Collection entries

^^^^^^^^

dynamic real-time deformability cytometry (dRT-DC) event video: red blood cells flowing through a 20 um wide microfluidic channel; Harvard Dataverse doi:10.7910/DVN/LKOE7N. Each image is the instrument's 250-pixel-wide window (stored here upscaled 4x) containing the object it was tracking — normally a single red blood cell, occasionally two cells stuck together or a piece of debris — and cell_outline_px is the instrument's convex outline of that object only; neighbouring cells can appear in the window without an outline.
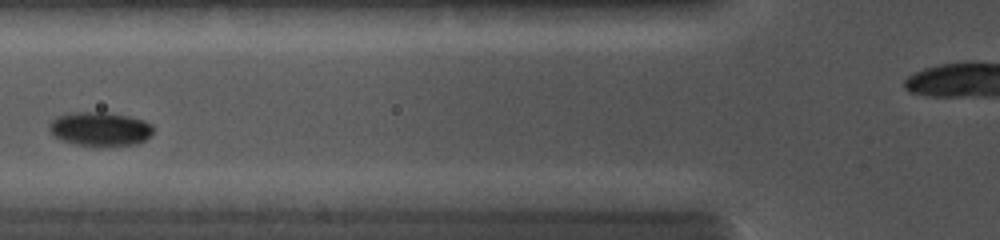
{"species": "common noctule bat (a hibernating species)", "species_latin": "Nyctalus noctula", "temperature_condition": "cold", "stored_images_in_passage": 12, "camera_frame_rate_fps": 5000, "um_per_image_px": 0.085, "animal": {"sex": "female", "body_mass_g": 19.0, "forearm_length_mm": 56.7}, "frame": {"image": 1, "passage_image": 7, "time_ms": 3.6, "image_size_px": [1000, 240], "cell_outline_px": [[152, 132], [144, 140], [136, 144], [100, 148], [92, 148], [72, 144], [52, 136], [48, 128], [48, 124], [56, 116], [68, 112], [108, 112], [128, 116], [144, 120], [152, 124]], "centroid_in_image_um": [8.44, 10.99], "position_along_channel_um": 117.4, "area_um2": 21.39}}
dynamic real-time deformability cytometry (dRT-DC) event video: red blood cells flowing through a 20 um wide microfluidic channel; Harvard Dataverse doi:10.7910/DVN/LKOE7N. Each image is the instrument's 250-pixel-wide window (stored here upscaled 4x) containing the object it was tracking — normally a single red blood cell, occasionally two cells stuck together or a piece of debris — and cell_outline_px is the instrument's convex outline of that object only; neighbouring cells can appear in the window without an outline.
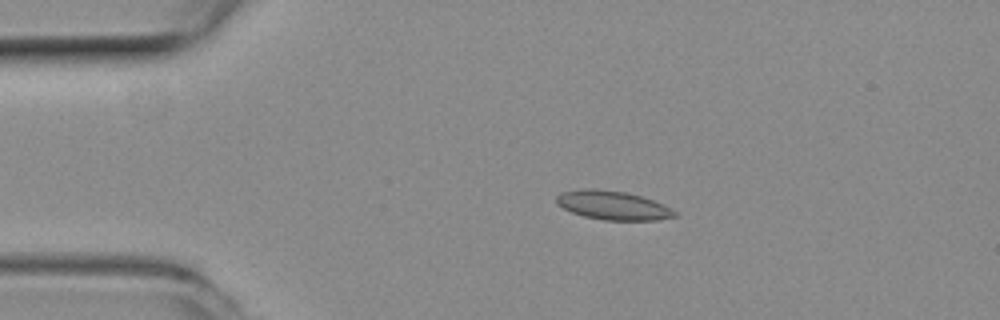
{"species": "common noctule bat (a hibernating species)", "species_latin": "Nyctalus noctula", "temperature_condition": "room temperature", "stored_images_in_passage": 52, "camera_frame_rate_fps": 3000, "um_per_image_px": 0.085, "animal": {"sex": "female", "body_mass_g": 19.3, "forearm_length_mm": 54.1}, "frame": {"image": 1, "passage_image": 11, "time_ms": 3.333, "image_size_px": [1000, 320], "cell_outline_px": [[676, 216], [656, 220], [604, 220], [584, 216], [572, 212], [556, 204], [556, 196], [560, 192], [580, 188], [596, 188], [628, 192], [664, 204], [676, 212]], "centroid_in_image_um": [52.05, 17.43], "position_along_channel_um": 32.9, "area_um2": 20.0}}
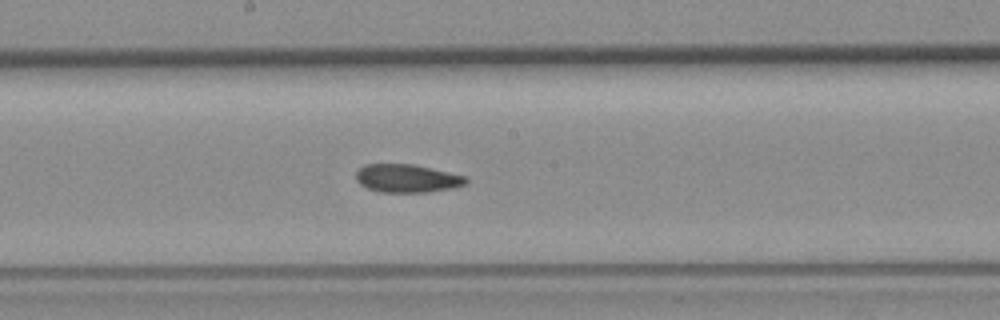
{"frame": {"image": 2, "passage_image": 28, "time_ms": 9.0, "image_size_px": [1000, 320], "cell_outline_px": [[468, 184], [452, 188], [428, 192], [380, 192], [368, 188], [360, 184], [356, 180], [356, 172], [364, 164], [412, 164], [468, 176]], "centroid_in_image_um": [34.63, 15.16], "position_along_channel_um": 213.6, "area_um2": 18.15}}
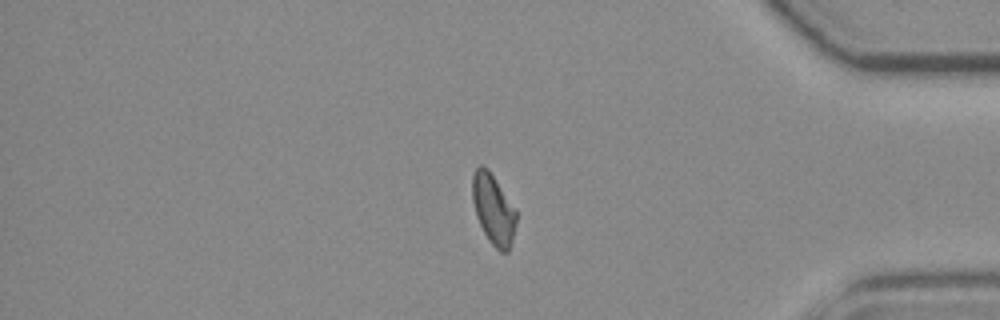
{"frame": {"image": 3, "passage_image": 44, "time_ms": 14.333, "image_size_px": [1000, 320], "cell_outline_px": [[516, 224], [512, 240], [508, 252], [500, 252], [488, 240], [476, 216], [472, 200], [472, 172], [480, 164], [488, 168], [516, 208]], "centroid_in_image_um": [41.93, 17.76], "position_along_channel_um": 393.3, "area_um2": 18.15}, "authors_computed_cell_mechanics": {"area_um2": 18.5538, "velocity_mm_per_s": 3.9369, "shape_relaxation_time_tau1_ms": 11.2331, "shape_relaxation_time_tau2_ms": 3.0467, "deformation_change_tau1": 0.2063, "deformation_change_tau2": 0.0859}}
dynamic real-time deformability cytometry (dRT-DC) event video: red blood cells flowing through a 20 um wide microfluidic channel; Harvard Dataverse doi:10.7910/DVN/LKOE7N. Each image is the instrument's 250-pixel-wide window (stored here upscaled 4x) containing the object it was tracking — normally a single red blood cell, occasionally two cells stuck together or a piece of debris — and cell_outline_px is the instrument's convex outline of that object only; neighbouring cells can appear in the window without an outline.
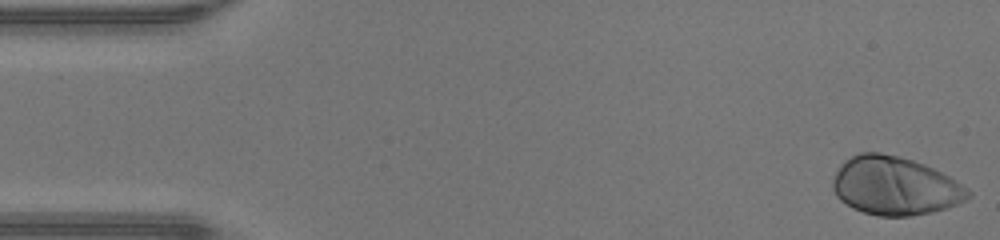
{"species": "human", "species_latin": "Homo sapiens", "temperature_condition": "warm", "stored_images_in_passage": 47, "camera_frame_rate_fps": 3000, "um_per_image_px": 0.085, "donor": {"sex": "male"}, "frame": {"image": 1, "passage_image": 1, "time_ms": 0.0, "image_size_px": [1000, 240], "cell_outline_px": [[972, 196], [956, 204], [932, 212], [908, 216], [880, 216], [864, 212], [852, 208], [840, 200], [836, 196], [832, 188], [832, 180], [840, 164], [844, 160], [860, 152], [880, 152], [900, 156], [924, 164], [948, 176], [968, 188], [972, 192]], "centroid_in_image_um": [76.04, 15.79], "position_along_channel_um": 9.0, "area_um2": 46.01}}
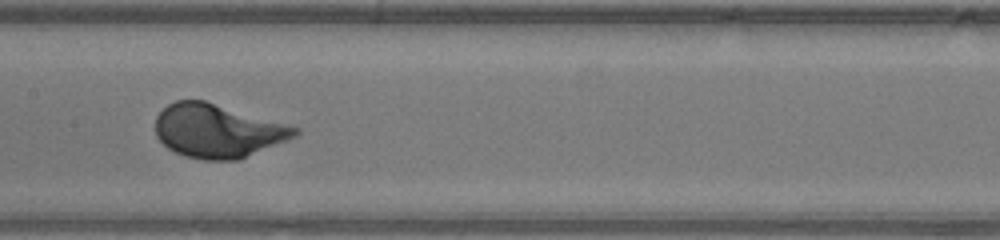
{"frame": {"image": 2, "passage_image": 23, "time_ms": 7.333, "image_size_px": [1000, 240], "cell_outline_px": [[300, 132], [296, 136], [236, 160], [204, 160], [184, 156], [168, 148], [156, 136], [156, 116], [168, 104], [176, 100], [204, 100], [300, 128]], "centroid_in_image_um": [18.47, 11.12], "position_along_channel_um": 188.9, "area_um2": 43.0}}
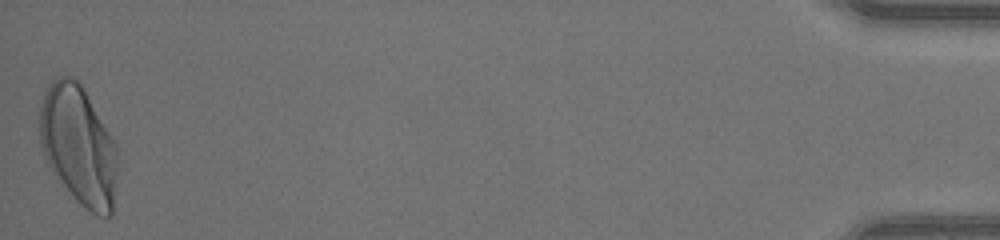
{"frame": {"image": 3, "passage_image": 47, "time_ms": 15.333, "image_size_px": [1000, 240], "cell_outline_px": [[116, 172], [112, 212], [108, 216], [100, 216], [84, 208], [76, 200], [52, 172], [44, 156], [40, 144], [40, 104], [44, 92], [52, 80], [60, 76], [72, 76], [84, 88], [112, 136], [116, 144]], "centroid_in_image_um": [6.66, 12.33], "position_along_channel_um": 428.5, "area_um2": 53.87}, "authors_computed_cell_mechanics": {"area_um2": 43.4078, "velocity_mm_per_s": 4.2995, "shape_relaxation_time_tau1_ms": 1.5857, "shape_relaxation_time_tau2_ms": null, "deformation_change_tau1": 0.1739, "deformation_change_tau2": null}}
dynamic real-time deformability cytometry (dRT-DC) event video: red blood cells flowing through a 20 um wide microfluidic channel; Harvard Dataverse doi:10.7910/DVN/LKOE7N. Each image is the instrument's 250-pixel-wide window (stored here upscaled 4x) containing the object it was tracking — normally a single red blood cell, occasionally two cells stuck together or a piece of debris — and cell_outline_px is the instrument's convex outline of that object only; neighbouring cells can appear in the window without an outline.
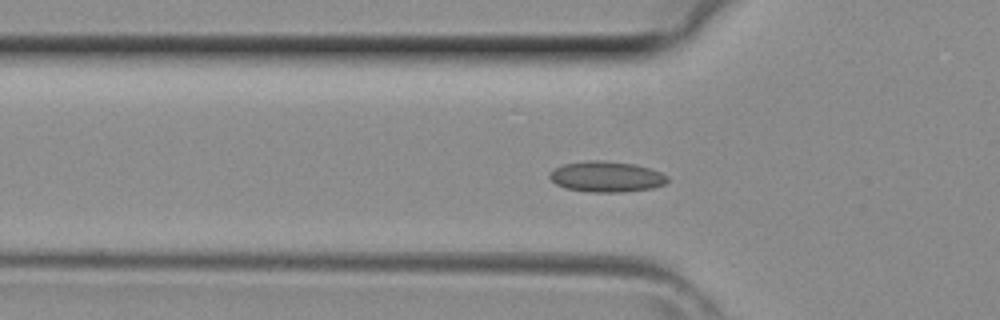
{"species": "common noctule bat (a hibernating species)", "species_latin": "Nyctalus noctula", "temperature_condition": "room temperature", "stored_images_in_passage": 42, "camera_frame_rate_fps": 3000, "um_per_image_px": 0.085, "animal": {"sex": "female", "body_mass_g": 29.2, "forearm_length_mm": 56.3}, "frame": {"image": 1, "passage_image": 13, "time_ms": 4.0, "image_size_px": [1000, 320], "cell_outline_px": [[668, 180], [664, 184], [652, 188], [620, 192], [588, 192], [564, 188], [556, 184], [548, 176], [548, 172], [564, 164], [588, 160], [604, 160], [636, 164], [660, 172], [668, 176]], "centroid_in_image_um": [51.52, 15.01], "position_along_channel_um": 74.3, "area_um2": 21.15}}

^^^^^^^^

-- What is expected --
Copy out all the entries exactly. Images stay out of the copy.

-- Full answer --
dynamic real-time deformability cytometry (dRT-DC) event video: red blood cells flowing through a 20 um wide microfluidic channel; Harvard Dataverse doi:10.7910/DVN/LKOE7N. Each image is the instrument's 250-pixel-wide window (stored here upscaled 4x) containing the object it was tracking — normally a single red blood cell, occasionally two cells stuck together or a piece of debris — and cell_outline_px is the instrument's convex outline of that object only; neighbouring cells can appear in the window without an outline.
{"species": "common noctule bat (a hibernating species)", "species_latin": "Nyctalus noctula", "temperature_condition": "cold", "stored_images_in_passage": 12, "camera_frame_rate_fps": 5000, "um_per_image_px": 0.085, "animal": {"sex": "female", "body_mass_g": 19.0, "forearm_length_mm": 56.7}, "frame": {"image": 1, "passage_image": 7, "time_ms": 3.6, "image_size_px": [1000, 240], "cell_outline_px": [[152, 132], [144, 140], [136, 144], [100, 148], [92, 148], [72, 144], [52, 136], [48, 128], [48, 124], [56, 116], [68, 112], [108, 112], [128, 116], [144, 120], [152, 124]], "centroid_in_image_um": [8.44, 10.99], "position_along_channel_um": 117.4, "area_um2": 21.39}}
dynamic real-time deformability cytometry (dRT-DC) event video: red blood cells flowing through a 20 um wide microfluidic channel; Harvard Dataverse doi:10.7910/DVN/LKOE7N. Each image is the instrument's 250-pixel-wide window (stored here upscaled 4x) containing the object it was tracking — normally a single red blood cell, occasionally two cells stuck together or a piece of debris — and cell_outline_px is the instrument's convex outline of that object only; neighbouring cells can appear in the window without an outline.
{"species": "common noctule bat (a hibernating species)", "species_latin": "Nyctalus noctula", "temperature_condition": "room temperature", "stored_images_in_passage": 52, "camera_frame_rate_fps": 3000, "um_per_image_px": 0.085, "animal": {"sex": "female", "body_mass_g": 19.3, "forearm_length_mm": 54.1}, "frame": {"image": 1, "passage_image": 11, "time_ms": 3.333, "image_size_px": [1000, 320], "cell_outline_px": [[676, 216], [656, 220], [604, 220], [584, 216], [572, 212], [556, 204], [556, 196], [560, 192], [580, 188], [596, 188], [628, 192], [664, 204], [676, 212]], "centroid_in_image_um": [52.05, 17.43], "position_along_channel_um": 32.9, "area_um2": 20.0}}
{"frame": {"image": 2, "passage_image": 28, "time_ms": 9.0, "image_size_px": [1000, 320], "cell_outline_px": [[468, 184], [452, 188], [428, 192], [380, 192], [368, 188], [360, 184], [356, 180], [356, 172], [364, 164], [412, 164], [468, 176]], "centroid_in_image_um": [34.63, 15.16], "position_along_channel_um": 213.6, "area_um2": 18.15}}
{"frame": {"image": 3, "passage_image": 44, "time_ms": 14.333, "image_size_px": [1000, 320], "cell_outline_px": [[516, 224], [512, 240], [508, 252], [500, 252], [488, 240], [476, 216], [472, 200], [472, 172], [480, 164], [488, 168], [516, 208]], "centroid_in_image_um": [41.93, 17.76], "position_along_channel_um": 393.3, "area_um2": 18.15}, "authors_computed_cell_mechanics": {"area_um2": 18.5538, "velocity_mm_per_s": 3.9369, "shape_relaxation_time_tau1_ms": 11.2331, "shape_relaxation_time_tau2_ms": 3.0467, "deformation_change_tau1": 0.2063, "deformation_change_tau2": 0.0859}}
dynamic real-time deformability cytometry (dRT-DC) event video: red blood cells flowing through a 20 um wide microfluidic channel; Harvard Dataverse doi:10.7910/DVN/LKOE7N. Each image is the instrument's 250-pixel-wide window (stored here upscaled 4x) containing the object it was tracking — normally a single red blood cell, occasionally two cells stuck together or a piece of debris — and cell_outline_px is the instrument's convex outline of that object only; neighbouring cells can appear in the window without an outline.
{"species": "human", "species_latin": "Homo sapiens", "temperature_condition": "warm", "stored_images_in_passage": 47, "camera_frame_rate_fps": 3000, "um_per_image_px": 0.085, "donor": {"sex": "male"}, "frame": {"image": 1, "passage_image": 1, "time_ms": 0.0, "image_size_px": [1000, 240], "cell_outline_px": [[972, 196], [956, 204], [932, 212], [908, 216], [880, 216], [864, 212], [852, 208], [840, 200], [836, 196], [832, 188], [832, 180], [840, 164], [844, 160], [860, 152], [880, 152], [900, 156], [924, 164], [948, 176], [968, 188], [972, 192]], "centroid_in_image_um": [76.04, 15.79], "position_along_channel_um": 9.0, "area_um2": 46.01}}
{"frame": {"image": 2, "passage_image": 23, "time_ms": 7.333, "image_size_px": [1000, 240], "cell_outline_px": [[300, 132], [296, 136], [236, 160], [204, 160], [184, 156], [168, 148], [156, 136], [156, 116], [168, 104], [176, 100], [204, 100], [300, 128]], "centroid_in_image_um": [18.47, 11.12], "position_along_channel_um": 188.9, "area_um2": 43.0}}
{"frame": {"image": 3, "passage_image": 47, "time_ms": 15.333, "image_size_px": [1000, 240], "cell_outline_px": [[116, 172], [112, 212], [108, 216], [100, 216], [84, 208], [76, 200], [52, 172], [44, 156], [40, 144], [40, 104], [44, 92], [52, 80], [60, 76], [72, 76], [84, 88], [112, 136], [116, 144]], "centroid_in_image_um": [6.66, 12.33], "position_along_channel_um": 428.5, "area_um2": 53.87}, "authors_computed_cell_mechanics": {"area_um2": 43.4078, "velocity_mm_per_s": 4.2995, "shape_relaxation_time_tau1_ms": 1.5857, "shape_relaxation_time_tau2_ms": null, "deformation_change_tau1": 0.1739, "deformation_change_tau2": null}}
dynamic real-time deformability cytometry (dRT-DC) event video: red blood cells flowing through a 20 um wide microfluidic channel; Harvard Dataverse doi:10.7910/DVN/LKOE7N. Each image is the instrument's 250-pixel-wide window (stored here upscaled 4x) containing the object it was tracking — normally a single red blood cell, occasionally two cells stuck together or a piece of debris — and cell_outline_px is the instrument's convex outline of that object only; neighbouring cells can appear in the window without an outline.
{"species": "common noctule bat (a hibernating species)", "species_latin": "Nyctalus noctula", "temperature_condition": "room temperature", "stored_images_in_passage": 42, "camera_frame_rate_fps": 3000, "um_per_image_px": 0.085, "animal": {"sex": "female", "body_mass_g": 29.2, "forearm_length_mm": 56.3}, "frame": {"image": 1, "passage_image": 13, "time_ms": 4.0, "image_size_px": [1000, 320], "cell_outline_px": [[668, 180], [664, 184], [652, 188], [620, 192], [588, 192], [564, 188], [556, 184], [548, 176], [548, 172], [564, 164], [588, 160], [604, 160], [636, 164], [660, 172], [668, 176]], "centroid_in_image_um": [51.52, 15.01], "position_along_channel_um": 74.3, "area_um2": 21.15}}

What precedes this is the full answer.